CRÓNICA URBANA
Crónica de un lunes que no se va
Lunes, 22:30h. Hora de respirar tranquilo, hemos superado vivos la jornada, algunos se sienten zombies desde las 7 de la mañana, pero ha llegado el fin del día, para la mayoría. Muchos asistirán alguna película, otros leerán un libro. Una bebida caliente y a meterse entre las sábanas calentitas. La hora del relax total. Pero... me acuerdo que mañana a las 7:00h tengo que coger el bus, si no, no llego a mi compromiso. Epa! Tengo que organizarlo todo en el ordenador. En este momento, toda la magia se disipa y te invade una extraña sensación de angustia que , transforma la noche en un… algo que no llega a ser tragedia, pero tampoco descanso. Es una especie de lunes preventivo, un simulacro emocional que se cuela sin pedir permiso.
Es curioso cómo el lunes por la noche tiene esa capacidad de convertir tareas mínimas en decisiones de Estado. ¿Dejo preparada la ropa? ¿Cargo el móvil ahora o luego? ¿He puesto la alarma o solo lo he pensado?
Nadie lo dice en voz alta, pero todos lo sabemos: a partir de cierta hora, el lunes se vuelve sospechoso.
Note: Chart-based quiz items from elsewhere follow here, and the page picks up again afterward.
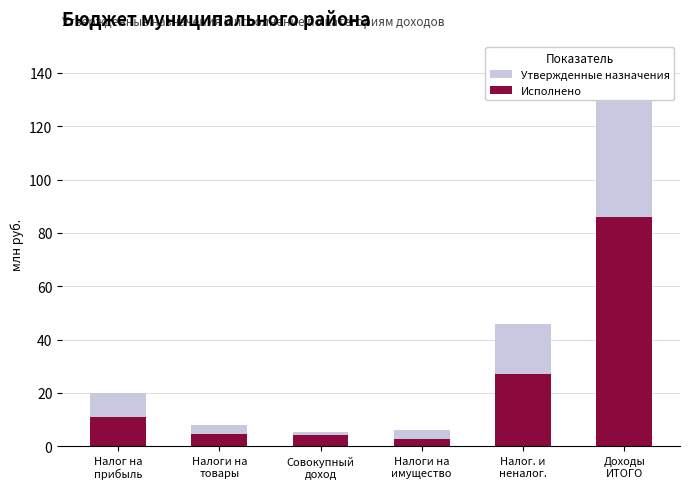

List the labels in order of Исполнено value, smallest first.

Налоги на
имущество, Совокупный
доход, Налоги на
товары, Налог на
прибыль, Налог. и
неналог., Доходы
ИТОГО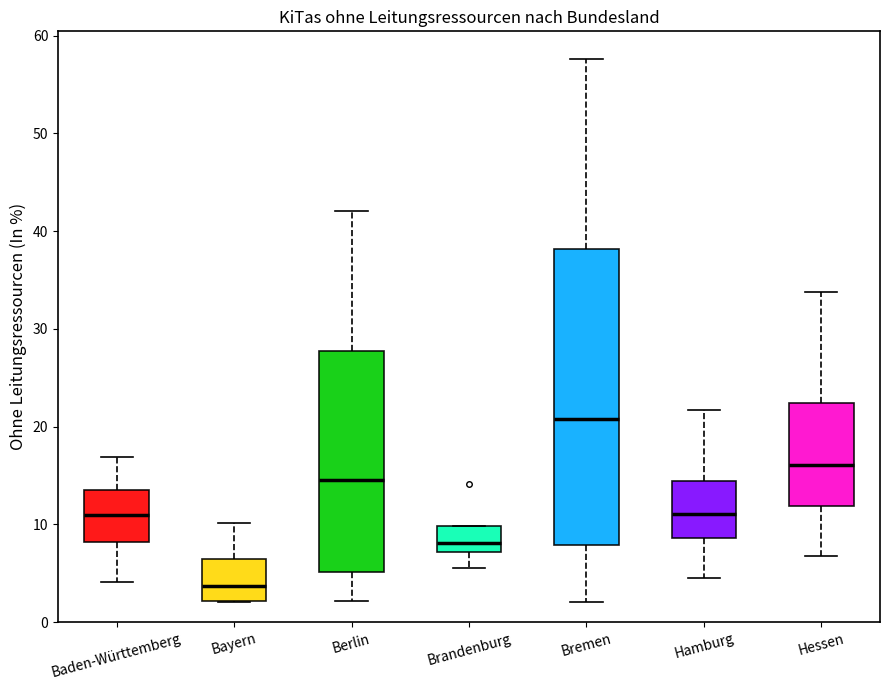

Reading left to right, transcribe this box plot: for each box, give where its median line is, the range the box spans, and where its two whiskers end, as read against the y-axis. The values are not printed on the chart, so give them approximately, as read against the axis.

Baden-Württemberg: median 11, box 8 to 14, whiskers 4 to 17
Bayern: median 4, box 2 to 7, whiskers 2 to 10
Berlin: median 15, box 5 to 28, whiskers 2 to 42
Brandenburg: median 8, box 7 to 10, whiskers 6 to 10
Bremen: median 21, box 8 to 38, whiskers 2 to 58
Hamburg: median 11, box 9 to 14, whiskers 5 to 22
Hessen: median 16, box 12 to 22, whiskers 7 to 34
Se disfraza de calma, pero conspira. Te ofrece paz mientras afila el despertador.
En la calle, algunas luces siguen encendidas. Hay ventanas donde aún se vive una resistencia discreta: cenas tardías, risas bajas, una serie más. Pequeños actos de rebeldía doméstica contra el calendario.
Y sin embargo, el lunes acaba igual. No sale dando un portazo, no. Se sienta primero en el borde de la cama, prueba el peso del silencio y luego ya decide quedarse.
El momento exacto en que se acaba no lo marca el reloj, sino esa sensación íntima —ligeramente incómoda— de que el descanso ha terminado antes de acabar.